What to Eat With Your Coffee: A Pairing Guide From Behind the Bar
Most people reach for a croissant or a piece of chocolate without thinking too much about it. But spend enough time behind a coffee bar and you start noticing something: food and coffee don't just coexist — they talk to each other. Sometimes they argue. Sometimes they finish each other's sentences.
At Yugen we brew single-origin coffees from four very different places, and each one behaves differently at the table. Let us walk you through how we think about it.
Contrast and Complement: The Two Basic Moves
There are really only two strategies in pairing. You either complement — matching similar flavour notes so they reinforce each other — or you contrast — using opposing tastes to make both things more vivid. Neither is right or wrong. It depends on what you want the coffee to do.
Our Ethiopian on the Chemex: Bright, Floral, Made for Fruit
Our Ethiopian single-origin tends to be naturally processed, which means it arrives in the cup with ripe, almost jammy berry notes and a floral lift — think dried blueberry, hibiscus, a little rose. On the Chemex, that clarity opens up even further because the heavier filter paper strips out most of the oils, leaving a clean, tea-like body.
With a coffee like this, a contrast pairing works beautifully. Try something fatty and salted — a slice of manchego, a good butter pastry, even a few marcona almonds. The salt and fat push back against the acidity and suddenly the fruit notes in the coffee become louder, more defined. It's the same reason a squeeze of lemon makes olive oil taste more like itself.

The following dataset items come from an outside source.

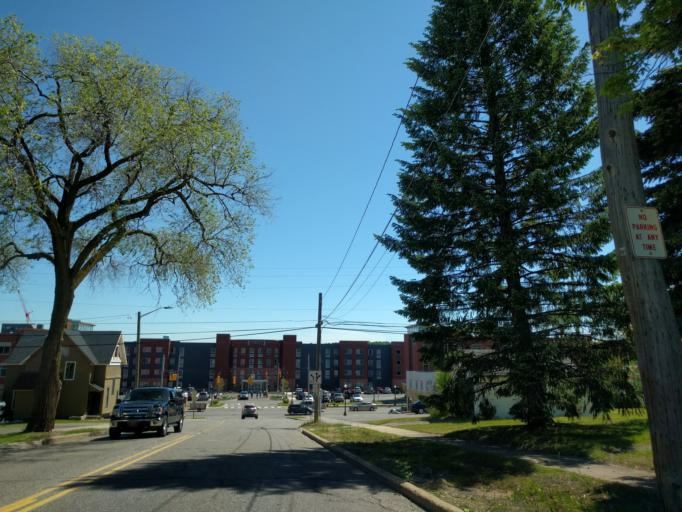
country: US
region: Michigan
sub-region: Marquette County
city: Marquette
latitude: 46.5467
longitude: -87.4123
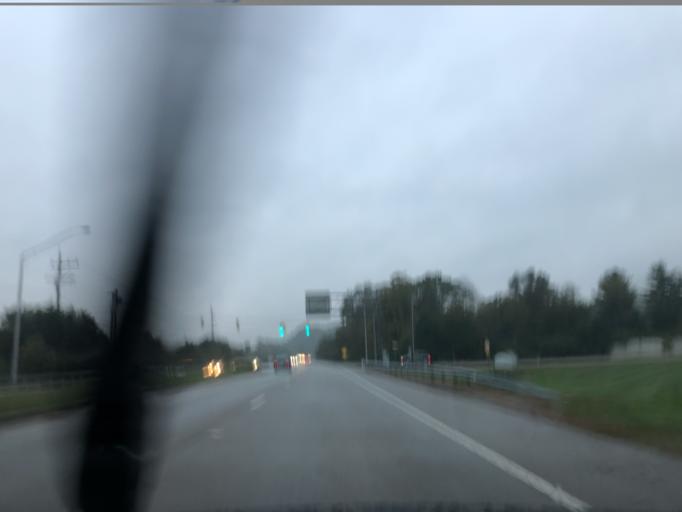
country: US
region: Ohio
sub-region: Hamilton County
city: The Village of Indian Hill
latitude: 39.2399
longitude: -84.3006
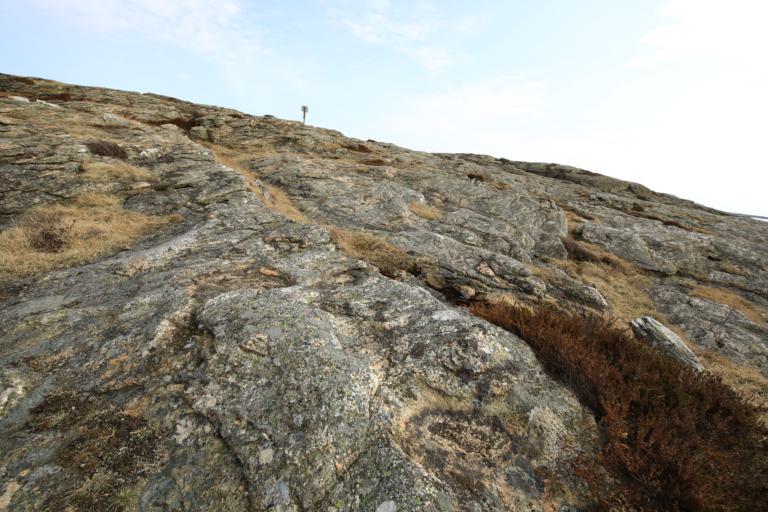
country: SE
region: Halland
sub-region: Kungsbacka Kommun
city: Frillesas
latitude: 57.2535
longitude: 12.0905
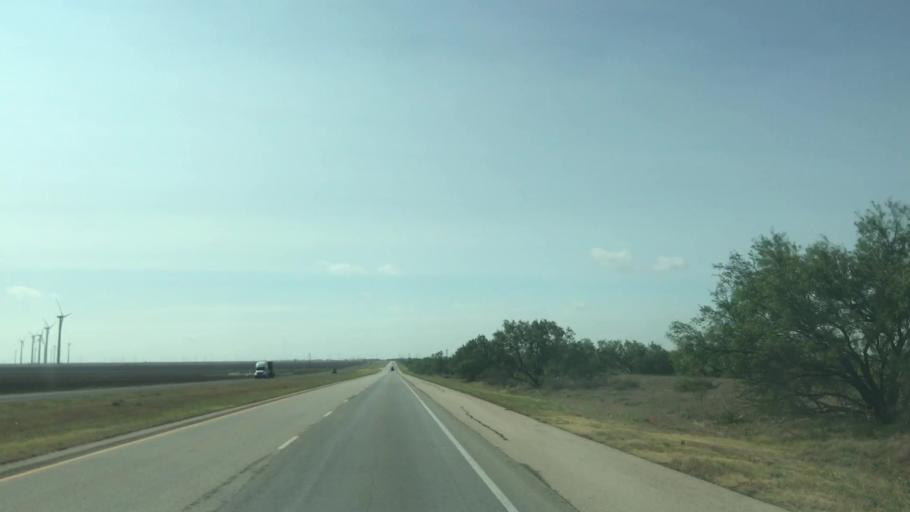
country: US
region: Texas
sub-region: Scurry County
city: Snyder
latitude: 32.5934
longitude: -100.7343
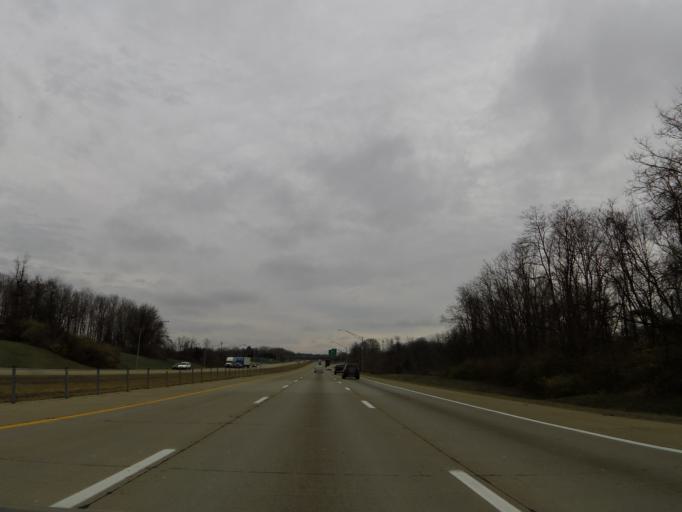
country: US
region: Kentucky
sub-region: Boone County
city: Hebron
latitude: 39.0724
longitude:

Our Colombian on V60: Caramel, Nuts, and the Case for Chocolate
Our Colombian tends to sit in warmer, rounder territory — brown sugar, hazelnut, maybe a hint of stone fruit depending on the harvest. Brewed on the V60 with a medium-fine grind and a steady pour, it has enough body to hold up to richer foods.
Here a complement pairing shines. Dark chocolate with 70% cacao or above echoes the roasted, bittersweet register of the coffee without overwhelming it. A walnut brownie does the same thing. You're layering similar notes on top of each other and both become more satisfying.
Our Guatemalan Through the AeroPress: Chocolate, Spice, and Something Savoury
Guatemala, especially from high-altitude regions like Huehuetenango, often carries a deeper cocoa backbone with a little spice — think black pepper, cedar, dark cherry. The AeroPress suits it well because the pressure and short brew time produce a concentrated, syrupy cup.
This is one of the few coffees we'd put next to something genuinely savoury. A small piece of aged cheese, a bite of toasted sourdough with olive oil, even a good empanada if you're feeling adventurous. The savouriness grounds the coffee's intensity and turns it into something almost like a meal.
Our Dominican as Espresso: Sweetness That Needs Space
Our beans from the República Dominicana — roasted here in Tenerife by Blend Coffee Roasters — pull as an espresso with a natural sweetness and a smooth, low-acidity profile. With espresso the portion is small and the flavour is concentrated, so you don't need much on the side.
A small square of milk chocolate. A single medjool date. Something sweet but not complicated. Let the coffee lead.
The Rule We Always Come Back To
Pairing isn't about following a chart. It's about paying attention. Take a sip of your coffee before you eat anything. Notice what's already there. Then ask: do I want to echo that, or push against it? Your palate already knows the answer.